Gumtree is one of the most-visited online classifieds sites in the UK, a single marketplace where people list cars, furniture, property, electronics, and jobs for their local area. Every search results page is a public, structured feed of what is for sale right now: each tile carries a title, an asking price, a location, and a link through to the full ad. That makes it a clean source for price comparison, regional demand research, and tracking how listings move over time.
This guide shows you how to scrape Gumtree classified listings with Python. You build a small, runnable scraper that fetches a Gumtree search page through the Crawling API, parses a clean record for each listing tile, handles pagination, and exports the results to JSON and CSV. The whole walkthrough stays scoped to public listing data: the titles, prices, locations, and links anyone can see on a search results page without logging in.

### SUPPLIED ENTRIES
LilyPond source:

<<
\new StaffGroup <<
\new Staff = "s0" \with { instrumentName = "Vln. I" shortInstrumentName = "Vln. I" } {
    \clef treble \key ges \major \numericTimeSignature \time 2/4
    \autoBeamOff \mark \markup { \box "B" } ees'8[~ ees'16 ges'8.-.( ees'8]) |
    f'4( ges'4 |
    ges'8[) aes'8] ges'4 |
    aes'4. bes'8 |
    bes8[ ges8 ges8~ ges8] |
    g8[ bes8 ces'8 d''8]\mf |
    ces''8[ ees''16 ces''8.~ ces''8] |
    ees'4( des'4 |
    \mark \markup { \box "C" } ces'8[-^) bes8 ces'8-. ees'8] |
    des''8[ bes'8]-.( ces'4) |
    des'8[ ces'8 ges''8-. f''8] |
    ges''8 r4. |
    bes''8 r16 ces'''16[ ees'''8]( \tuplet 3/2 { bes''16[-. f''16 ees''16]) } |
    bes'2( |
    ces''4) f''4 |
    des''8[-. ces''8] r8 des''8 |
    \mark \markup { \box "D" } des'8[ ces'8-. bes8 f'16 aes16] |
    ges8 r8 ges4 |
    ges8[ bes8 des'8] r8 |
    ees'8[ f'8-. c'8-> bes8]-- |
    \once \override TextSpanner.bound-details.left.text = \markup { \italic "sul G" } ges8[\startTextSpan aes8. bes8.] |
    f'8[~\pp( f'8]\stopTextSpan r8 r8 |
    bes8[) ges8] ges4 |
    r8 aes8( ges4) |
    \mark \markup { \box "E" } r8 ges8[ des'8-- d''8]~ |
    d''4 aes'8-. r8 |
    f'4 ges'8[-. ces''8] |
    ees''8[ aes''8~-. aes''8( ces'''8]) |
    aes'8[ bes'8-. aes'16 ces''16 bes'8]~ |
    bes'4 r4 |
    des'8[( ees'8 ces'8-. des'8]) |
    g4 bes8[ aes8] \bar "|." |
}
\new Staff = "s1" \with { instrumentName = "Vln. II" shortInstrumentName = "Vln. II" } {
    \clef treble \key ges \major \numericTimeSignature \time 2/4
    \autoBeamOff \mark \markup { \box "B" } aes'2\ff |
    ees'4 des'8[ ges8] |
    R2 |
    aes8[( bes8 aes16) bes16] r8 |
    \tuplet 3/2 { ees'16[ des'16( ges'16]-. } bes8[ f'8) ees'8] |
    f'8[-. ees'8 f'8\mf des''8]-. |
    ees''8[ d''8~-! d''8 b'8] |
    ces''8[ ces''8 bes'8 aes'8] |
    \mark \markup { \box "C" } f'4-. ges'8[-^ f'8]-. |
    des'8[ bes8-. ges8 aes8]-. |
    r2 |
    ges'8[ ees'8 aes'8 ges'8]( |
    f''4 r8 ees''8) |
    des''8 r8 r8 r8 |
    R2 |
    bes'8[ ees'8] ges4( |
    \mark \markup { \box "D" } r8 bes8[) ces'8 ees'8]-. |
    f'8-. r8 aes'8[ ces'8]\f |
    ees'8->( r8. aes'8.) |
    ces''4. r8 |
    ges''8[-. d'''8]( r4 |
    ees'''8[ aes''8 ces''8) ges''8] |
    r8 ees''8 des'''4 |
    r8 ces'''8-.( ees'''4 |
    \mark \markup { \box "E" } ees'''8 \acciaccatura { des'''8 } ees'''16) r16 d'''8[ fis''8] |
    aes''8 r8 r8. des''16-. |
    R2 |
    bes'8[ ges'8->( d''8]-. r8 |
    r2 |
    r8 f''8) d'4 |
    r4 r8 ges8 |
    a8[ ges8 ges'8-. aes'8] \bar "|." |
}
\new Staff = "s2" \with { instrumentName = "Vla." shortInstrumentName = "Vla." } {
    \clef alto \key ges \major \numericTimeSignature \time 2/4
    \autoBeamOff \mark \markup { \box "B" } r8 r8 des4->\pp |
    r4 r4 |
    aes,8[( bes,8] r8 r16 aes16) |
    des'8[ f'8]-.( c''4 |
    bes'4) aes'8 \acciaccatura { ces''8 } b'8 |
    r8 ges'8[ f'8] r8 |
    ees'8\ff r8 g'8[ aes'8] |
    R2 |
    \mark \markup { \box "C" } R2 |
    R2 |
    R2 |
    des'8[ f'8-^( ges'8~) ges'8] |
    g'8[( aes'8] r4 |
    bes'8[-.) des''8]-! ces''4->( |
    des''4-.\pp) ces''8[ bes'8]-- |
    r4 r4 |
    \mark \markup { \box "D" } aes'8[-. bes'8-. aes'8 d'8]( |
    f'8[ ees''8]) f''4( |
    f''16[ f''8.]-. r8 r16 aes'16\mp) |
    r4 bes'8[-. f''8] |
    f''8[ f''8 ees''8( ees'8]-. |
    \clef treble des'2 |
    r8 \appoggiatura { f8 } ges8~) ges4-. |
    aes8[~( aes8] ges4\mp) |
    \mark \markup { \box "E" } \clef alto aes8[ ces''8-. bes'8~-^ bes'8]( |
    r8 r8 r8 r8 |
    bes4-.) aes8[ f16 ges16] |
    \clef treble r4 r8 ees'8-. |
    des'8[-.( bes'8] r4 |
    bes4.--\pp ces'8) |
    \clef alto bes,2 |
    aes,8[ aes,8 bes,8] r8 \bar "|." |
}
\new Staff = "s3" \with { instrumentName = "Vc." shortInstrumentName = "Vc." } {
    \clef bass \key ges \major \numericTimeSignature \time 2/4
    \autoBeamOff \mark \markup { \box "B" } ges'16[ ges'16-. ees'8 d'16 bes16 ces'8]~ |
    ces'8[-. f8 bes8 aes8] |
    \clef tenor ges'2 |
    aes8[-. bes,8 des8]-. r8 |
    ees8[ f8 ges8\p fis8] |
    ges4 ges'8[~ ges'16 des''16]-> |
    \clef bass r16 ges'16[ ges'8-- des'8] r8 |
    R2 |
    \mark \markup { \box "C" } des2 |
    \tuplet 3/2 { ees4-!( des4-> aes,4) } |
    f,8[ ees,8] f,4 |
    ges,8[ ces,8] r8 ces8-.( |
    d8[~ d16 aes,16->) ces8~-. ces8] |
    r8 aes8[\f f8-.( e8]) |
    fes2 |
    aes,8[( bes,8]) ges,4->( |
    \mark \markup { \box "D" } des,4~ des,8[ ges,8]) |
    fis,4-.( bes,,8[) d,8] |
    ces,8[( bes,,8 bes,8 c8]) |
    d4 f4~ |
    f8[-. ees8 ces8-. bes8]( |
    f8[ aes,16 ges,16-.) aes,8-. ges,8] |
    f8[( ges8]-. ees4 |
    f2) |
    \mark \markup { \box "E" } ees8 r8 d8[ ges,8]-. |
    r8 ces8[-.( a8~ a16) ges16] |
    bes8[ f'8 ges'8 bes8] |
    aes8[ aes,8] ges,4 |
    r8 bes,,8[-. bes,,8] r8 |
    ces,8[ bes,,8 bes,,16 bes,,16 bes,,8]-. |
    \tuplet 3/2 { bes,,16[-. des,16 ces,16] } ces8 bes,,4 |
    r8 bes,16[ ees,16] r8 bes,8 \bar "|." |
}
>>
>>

### DIRECTIVE 1
Write out the Gumtree scraping guide in full, word for word.
### DIRECTIVE 2
Pull out every line of the listing that contains the string "clef", treating uppercase and lowercase as different.
The listing is unrelated to the Gumtree scraping guide.

### RESPONSE 1
Gumtree is one of the most-visited online classifieds sites in the UK, a single marketplace where people list cars, furniture, property, electronics, and jobs for their local area. Every search results page is a public, structured feed of what is for sale right now: each tile carries a title, an asking price, a location, and a link through to the full ad. That makes it a clean source for price comparison, regional demand research, and tracking how listings move over time.
This guide shows you how to scrape Gumtree classified listings with Python. You build a small, runnable scraper that fetches a Gumtree search page through the Crawling API, parses a clean record for each listing tile, handles pagination, and exports the results to JSON and CSV. The whole walkthrough stays scoped to public listing data: the titles, prices, locations, and links anyone can see on a search results page without logging in.

### RESPONSE 2
    \clef treble \key ges \major \numericTimeSignature \time 2/4
    \clef treble \key ges \major \numericTimeSignature \time 2/4
    \clef alto \key ges \major \numericTimeSignature \time 2/4
    \clef treble des'2 |
    \mark \markup { \box "E" } \clef alto aes8[ ces''8-. bes'8~-^ bes'8]( |
    \clef treble r4 r8 ees'8-. |
    \clef alto bes,2 |
    \clef bass \key ges \major \numericTimeSignature \time 2/4
    \clef tenor ges'2 |
    \clef bass r16 ges'16[ ges'8-- des'8] r8 |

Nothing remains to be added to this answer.